═════ Dataset records
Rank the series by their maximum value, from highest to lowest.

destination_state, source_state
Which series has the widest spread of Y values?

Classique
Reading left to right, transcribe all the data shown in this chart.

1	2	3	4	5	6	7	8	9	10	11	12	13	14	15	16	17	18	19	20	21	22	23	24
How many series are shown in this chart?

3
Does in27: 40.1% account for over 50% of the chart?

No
══════════
═════ Dataset records
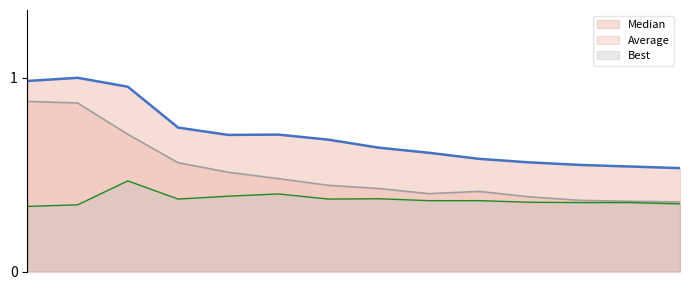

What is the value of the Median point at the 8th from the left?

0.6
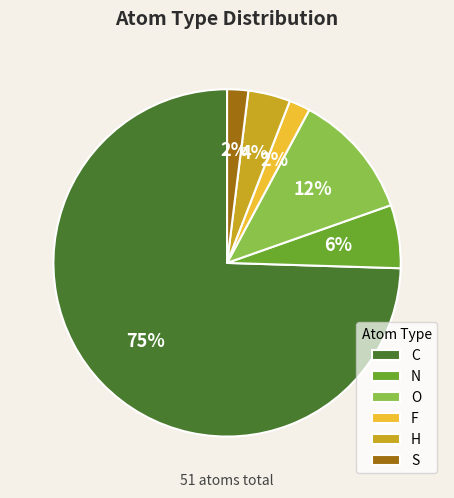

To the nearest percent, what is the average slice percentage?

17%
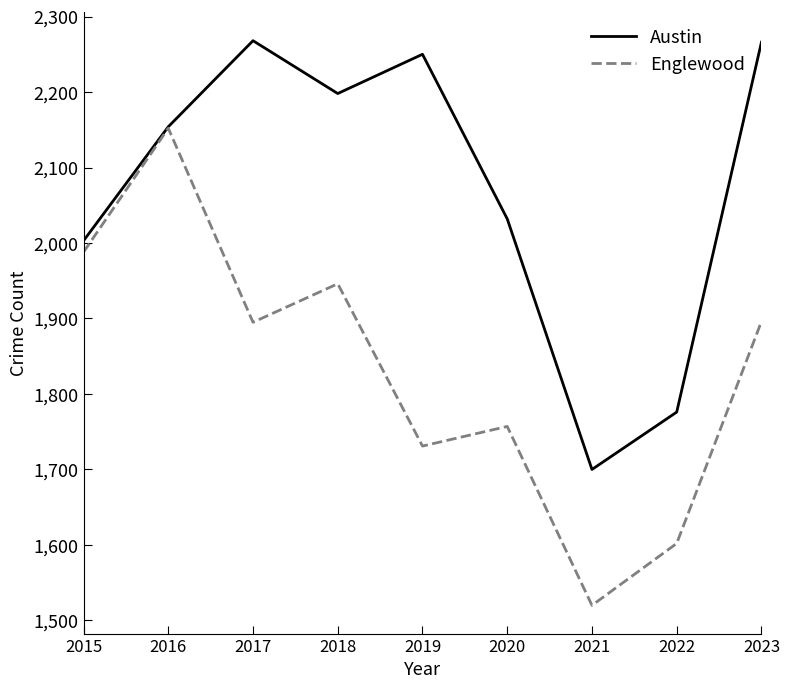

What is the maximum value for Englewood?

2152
══════════
▸ **Task instructions**
Report every line in the rows above that contains the word "series", copying each line in full.

▸ **Problem solution**
Rank the series by their maximum value, from highest to lowest.
Which series has the widest spread of Y values?
How many series are shown in this chart?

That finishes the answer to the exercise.